**Supplied records:**
******
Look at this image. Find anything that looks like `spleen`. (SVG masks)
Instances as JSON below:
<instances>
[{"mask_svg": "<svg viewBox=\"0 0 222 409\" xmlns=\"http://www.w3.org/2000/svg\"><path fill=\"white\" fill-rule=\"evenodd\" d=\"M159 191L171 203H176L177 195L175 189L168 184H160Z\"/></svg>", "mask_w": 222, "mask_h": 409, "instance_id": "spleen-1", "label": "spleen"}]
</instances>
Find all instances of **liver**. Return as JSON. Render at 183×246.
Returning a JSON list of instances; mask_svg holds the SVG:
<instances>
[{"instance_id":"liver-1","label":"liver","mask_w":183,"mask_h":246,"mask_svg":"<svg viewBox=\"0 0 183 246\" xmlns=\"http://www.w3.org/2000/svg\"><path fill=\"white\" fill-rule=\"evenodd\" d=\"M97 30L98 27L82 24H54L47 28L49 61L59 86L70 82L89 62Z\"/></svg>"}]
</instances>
******
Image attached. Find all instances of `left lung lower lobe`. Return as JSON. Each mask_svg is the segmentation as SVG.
******
**What is being asked:** Rewrite the items from the line with "Find all instances of **liver**." to the line with "30L98 27L82 24H54L47", swapping "Render" for "Draw" and changing nothing else.

**Task answer:**
Find all instances of **liver**. Return as JSON. Draw at 183×246.
Returning a JSON list of instances; mask_svg holds the SVG:
<instances>
[{"instance_id":"liver-1","label":"liver","mask_w":183,"mask_h":246,"mask_svg":"<svg viewBox=\"0 0 183 246\" xmlns=\"http://www.w3.org/2000/svg\"><path fill=\"white\" fill-rule=\"evenodd\" d=\"M97 30L98 27L82 24H54L47 28L49 61L59 86L70 82L89 62Z\"/></svg>"}]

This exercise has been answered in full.